I thought that my combined passion for justice and health meant that I should become a doctor. Going into public health had never occurred to me, but from that point forward, I could not imagine doing anything else. My sophomore year, I went to my advisor and told her that I had decided on my major: Global Public Health with a concentration in Sociology.
Going Global
Learning about public health meant that I learned about the injustices happening in the States and around the world, but I wasn’t a frustrated 7th grader anymore. I became an activist. I believe that good public health is, at its core, activism—fighting for the vulnerable, combining people power and dedication with education and research.

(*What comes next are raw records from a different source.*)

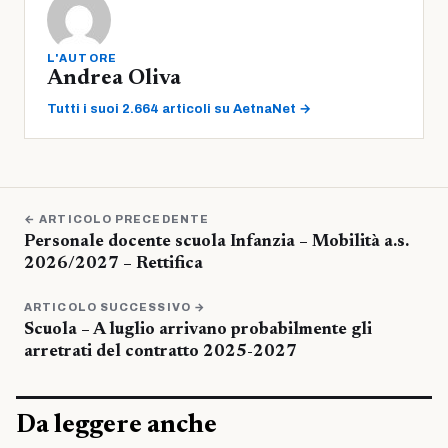
L'AUTORE
Andrea Oliva
Tutti i suoi 2.664 articoli su AetnaNet →
← ARTICOLO PRECEDENTE
Personale docente scuola Infanzia – Mobilità a.s.
2026/2027 – Rettifica
ARTICOLO SUCCESSIVO →
Scuola – A luglio arrivano probabilmente gli
arretrati del contratto 2025-2027
Da leggere anche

I spent my junior year abroad, doing one semester in Prague and one in Sydney. I had always wanted to travel outside of the US, but I had never had the opportunity. It was at that point I realized I don’t want to travel—I need to travel. I once heard some advice about how to choose a career: pick something that combines what you love to do, what you’re good at, and what the world needs. I graduated with honors from NYU in May 2017 and started classes at the University of Washington School of Public Health in September 2017.
Moving Forward
It feels great to be part of the DeRouen Center team and fulfilling to be working on a project that has the potential to improve the lives of children around the world for generations to come. I am encouraged by the progress we’ve made in the last few months, and I’m excited for all of the new experiences, connections, opportunities to help, and chances to learn that will come my way.
Where will this all take me? After I graduate, I hope to join the Peace Corps. And after that…I’m not sure yet. And I’m not too worried. I want to keep helping people and learning for the rest of my life; where or with whom is not what matters. Public health is my passion, and I will go where it leads me. Thanks for reading and have a great day.